Anyone know how to lower the rear half of the headliner to get in there? Anyone have a thread showing the process of headliner removal for a New Beetle? Any constructive advice, links, pics, etc. would be greatly appreciated.
Thanks.


----------



## NB_Turbo1 (Jun 2, 2007)

*Re: New Beetle Headliner removal - leaks (02 TDI Beetle Victim)*

headliner is really easy to take out of the new beetles, all you need to do is take all the handles/sunglass holder off, the sunroof dial cover pops off and then there are 2 screws holding the dial in. the rear view mirror just pops off too. all of the pillars are held on by snaps and come off easy with a simple pull.
now this is exactly for the beetle but it helped me to learn how to take the headliner out, if you have any questions let me know
http://forums.vwvortex.com/zerothread?id=1312975


----------



## 02 TDI Beetle Victim (Feb 18, 2007)

*Re: New Beetle Headliner removal - leaks (02 TDI Beetle Victim)*

Results:
I didn't want to pull down the entire liner, so I decided to just try the rear part.
I started with the center piece just in front of the rear hatchway. I gently pried it loose by hand - no tools.
I then found I had to remove both seatbelt retainers by prying up the cover (bottom of pivot opens, top is hinged, and removing the bolt (17 mm hexhead). I also had to remove the folding handle in the liner over the passenger door (phillips head).
I then took down the rear side pillar cover (C Pillar?) . One phillips head screw at the top, and then gently pulling down the rest.
Also the B Pillar cover came off the same way after also removing the strap with a phillips head driver. I pulled the front side off and then pulled inward and upward, then rearward.
That was all I needed, so I didn't do any of the front. 
Turns out, the problem I had must have been the front passenger drain tube. Everything else looked fine. I used a string trimmer line that has wire in the middle, and plastic outside to feed through each drain. The only one that came up wet was the front, right. 
I then used some compressed air to blow it out. After three tries, I saw water running out of the rear of the corresponding wheel well. 
I tried removing the front cowl under the windshield, but after 6 years, the right wiper would not come off, and I didn't want to break anything by forcing it. Once we get some rain (or go to a car wash) we will see what happens!
Thanks to those who offered advice and help. Will post results after car wash!

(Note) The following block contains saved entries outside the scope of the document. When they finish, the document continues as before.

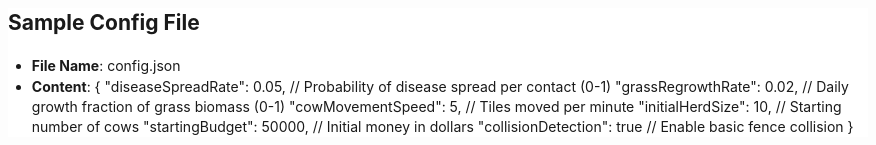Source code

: ## Sample Config File

- **File Name**: config.json
- **Content**:
  {
    "diseaseSpreadRate": 0.05, // Probability of disease spread per contact (0-1)
    "grassRegrowthRate": 0.02, // Daily growth fraction of grass biomass (0-1)
    "cowMovementSpeed": 5, // Tiles moved per minute
    "initialHerdSize": 10, // Starting number of cows
    "startingBudget": 50000, // Initial money in dollars
    "collisionDetection": true // Enable basic fence collision
  }
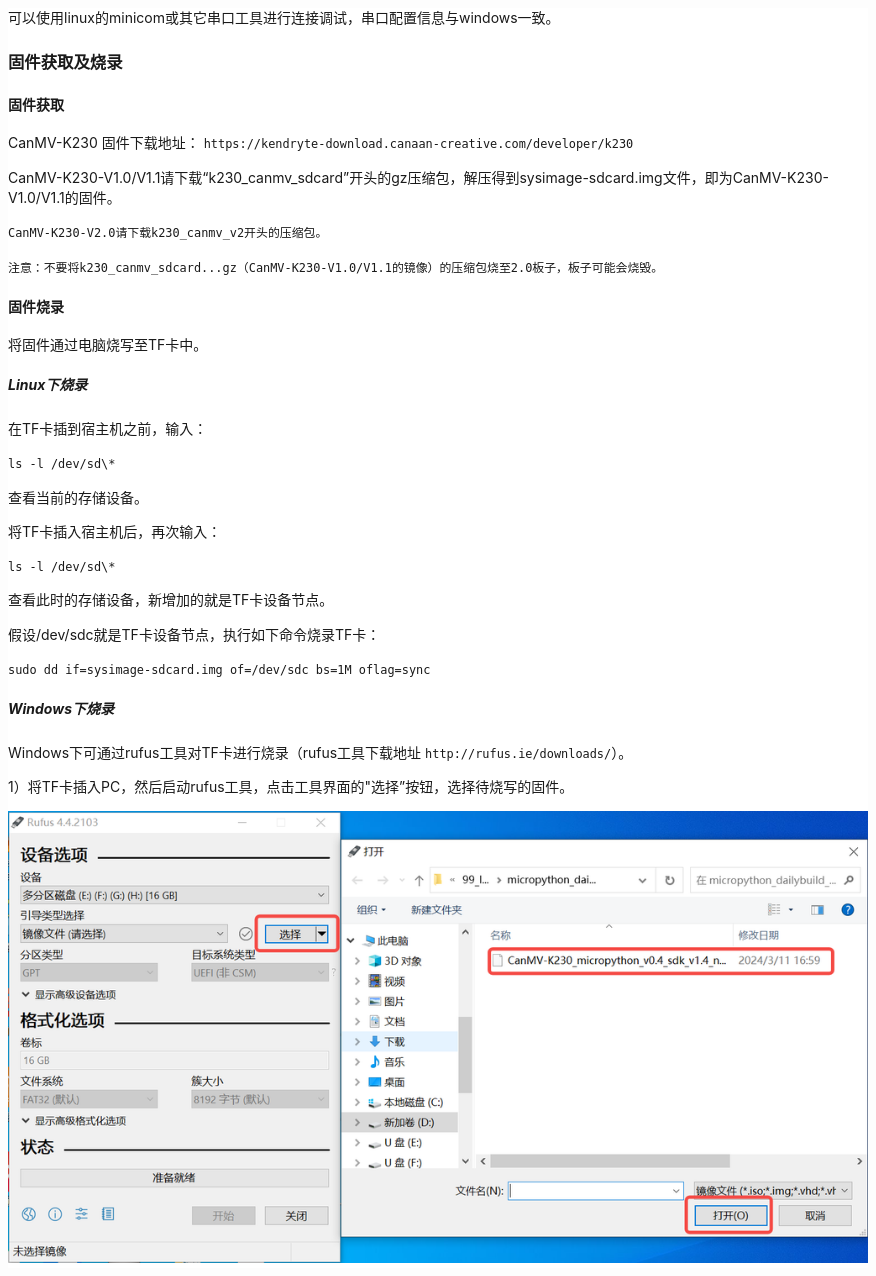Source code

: 可以使用linux的minicom或其它串口工具进行连接调试，串口配置信息与windows一致。

### 固件获取及烧录

#### 固件获取

CanMV-K230 固件下载地址： `https://kendryte-download.canaan-creative.com/developer/k230`

CanMV-K230-V1.0/V1.1请下载“k230_canmv_sdcard”开头的gz压缩包，解压得到sysimage-sdcard.img文件，即为CanMV-K230-V1.0/V1.1的固件。

`CanMV-K230-V2.0请下载k230_canmv_v2开头的压缩包。`

`注意：不要将k230_canmv_sdcard...gz（CanMV-K230-V1.0/V1.1的镜像）的压缩包烧至2.0板子，板子可能会烧毁。`

#### 固件烧录

将固件通过电脑烧写至TF卡中。

##### Linux下烧录

在TF卡插到宿主机之前，输入：

`ls -l /dev/sd\*`

查看当前的存储设备。

将TF卡插入宿主机后，再次输入：

`ls -l /dev/sd\*`

查看此时的存储设备，新增加的就是TF卡设备节点。

假设/dev/sdc就是TF卡设备节点，执行如下命令烧录TF卡：

`sudo dd if=sysimage-sdcard.img of=/dev/sdc bs=1M oflag=sync`

##### Windows下烧录

Windows下可通过rufus工具对TF卡进行烧录（rufus工具下载地址 `http://rufus.ie/downloads/`）。

1）将TF卡插入PC，然后启动rufus工具，点击工具界面的"选择”按钮，选择待烧写的固件。

![rufus-flash-from-file](images/rufus_select.png)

_Modified by 02 TDI Beetle Victim at 2:25 PM 10-21-2008_


----------



## Good Old Car (Jan 19, 2007)

*Re: New Beetle Headliner removal - leaks (02 TDI Beetle Victim)*

You might have to use the wiper puller. Autozones have it. I used it with my 2000 gti a month ago after same thing happened, it didn't come out!!


----------



## 02 TDI Beetle Victim (Feb 18, 2007)

*Re: New Beetle Headliner removal - leaks (Good Old Car)*

Thanks. I think it's fixed FOR NOW!
I will definitely keep that in mind if/when this goes back to leaking.


----------